Exercise directions →
Using the material below, write out every entry exactly.

Records provided →
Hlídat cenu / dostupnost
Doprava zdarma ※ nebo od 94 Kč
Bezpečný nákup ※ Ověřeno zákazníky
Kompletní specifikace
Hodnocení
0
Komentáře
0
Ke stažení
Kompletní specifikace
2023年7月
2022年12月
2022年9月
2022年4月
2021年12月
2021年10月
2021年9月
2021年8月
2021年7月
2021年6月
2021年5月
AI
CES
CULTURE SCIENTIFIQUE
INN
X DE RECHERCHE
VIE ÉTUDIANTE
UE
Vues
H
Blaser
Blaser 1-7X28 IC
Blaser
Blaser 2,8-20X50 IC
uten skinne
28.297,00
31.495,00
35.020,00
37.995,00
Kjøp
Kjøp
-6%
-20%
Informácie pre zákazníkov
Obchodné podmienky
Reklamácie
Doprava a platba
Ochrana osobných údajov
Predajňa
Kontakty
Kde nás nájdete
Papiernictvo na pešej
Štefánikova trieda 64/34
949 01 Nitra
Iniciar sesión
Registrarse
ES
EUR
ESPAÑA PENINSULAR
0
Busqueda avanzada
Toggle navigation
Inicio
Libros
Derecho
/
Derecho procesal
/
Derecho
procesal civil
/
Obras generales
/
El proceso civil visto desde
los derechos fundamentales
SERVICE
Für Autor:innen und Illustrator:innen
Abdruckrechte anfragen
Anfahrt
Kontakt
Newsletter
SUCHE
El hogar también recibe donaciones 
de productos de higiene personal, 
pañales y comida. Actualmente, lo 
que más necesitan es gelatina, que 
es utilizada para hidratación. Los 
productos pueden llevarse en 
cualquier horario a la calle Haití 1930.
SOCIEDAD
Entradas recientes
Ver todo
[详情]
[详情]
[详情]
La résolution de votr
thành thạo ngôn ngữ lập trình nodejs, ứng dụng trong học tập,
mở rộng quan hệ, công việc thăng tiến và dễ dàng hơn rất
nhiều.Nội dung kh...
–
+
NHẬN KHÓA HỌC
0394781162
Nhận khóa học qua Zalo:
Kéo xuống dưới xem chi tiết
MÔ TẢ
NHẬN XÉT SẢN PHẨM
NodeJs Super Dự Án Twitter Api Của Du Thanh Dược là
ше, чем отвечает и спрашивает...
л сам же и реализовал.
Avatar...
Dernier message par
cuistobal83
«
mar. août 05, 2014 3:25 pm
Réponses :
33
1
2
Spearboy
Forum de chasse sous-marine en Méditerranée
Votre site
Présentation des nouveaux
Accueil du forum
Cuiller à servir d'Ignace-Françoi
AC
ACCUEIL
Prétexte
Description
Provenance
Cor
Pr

Answer below →
Hlídat cenu / dostupnost
Doprava zdarma ※ nebo od 94 Kč
Bezpečný nákup ※ Ověřeno zákazníky
Kompletní specifikace
Hodnocení
0
Komentáře
0
Ke stažení
Kompletní specifikace
2023年7月
2022年12月
2022年9月
2022年4月
2021年12月
2021年10月
2021年9月
2021年8月
2021年7月
2021年6月
2021年5月
AI
CES
CULTURE SCIENTIFIQUE
INN
X DE RECHERCHE
VIE ÉTUDIANTE
UE
Vues
H
Blaser
Blaser 1-7X28 IC
Blaser
Blaser 2,8-20X50 IC
uten skinne
28.297,00
31.495,00
35.020,00
37.995,00
Kjøp
Kjøp
-6%
-20%
Informácie pre zákazníkov
Obchodné podmienky
Reklamácie
Doprava a platba
Ochrana osobných údajov
Predajňa
Kontakty
Kde nás nájdete
Papiernictvo na pešej
Štefánikova trieda 64/34
949 01 Nitra
Iniciar sesión
Registrarse
ES
EUR
ESPAÑA PENINSULAR
0
Busqueda avanzada
Toggle navigation
Inicio
Libros
Derecho
/
Derecho procesal
/
Derecho
procesal civil
/
Obras generales
/
El proceso civil visto desde
los derechos fundamentales
SERVICE
Für Autor:innen und Illustrator:innen
Abdruckrechte anfragen
Anfahrt
Kontakt
Newsletter
SUCHE
El hogar también recibe donaciones 
de productos de higiene personal, 
pañales y comida. Actualmente, lo 
que más necesitan es gelatina, que 
es utilizada para hidratación. Los 
productos pueden llevarse en 
cualquier horario a la calle Haití 1930.
SOCIEDAD
Entradas recientes
Ver todo
[详情]
[详情]
[详情]
La résolution de votr
thành thạo ngôn ngữ lập trình nodejs, ứng dụng trong học tập,
mở rộng quan hệ, công việc thăng tiến và dễ dàng hơn rất
nhiều.Nội dung kh...
–
+
NHẬN KHÓA HỌC
0394781162
Nhận khóa học qua Zalo:
Kéo xuống dưới xem chi tiết
MÔ TẢ
NHẬN XÉT SẢN PHẨM
NodeJs Super Dự Án Twitter Api Của Du Thanh Dược là
ше, чем отвечает и спрашивает...
л сам же и реализовал.
Avatar...
Dernier message par
cuistobal83
«
mar. août 05, 2014 3:25 pm
Réponses :
33
1
2
Spearboy
Forum de chasse sous-marine en Méditerranée
Votre site
Présentation des nouveaux
Accueil du forum
Cuiller à servir d'Ignace-Françoi
AC
ACCUEIL
Prétexte
Description
Provenance
Cor
Pr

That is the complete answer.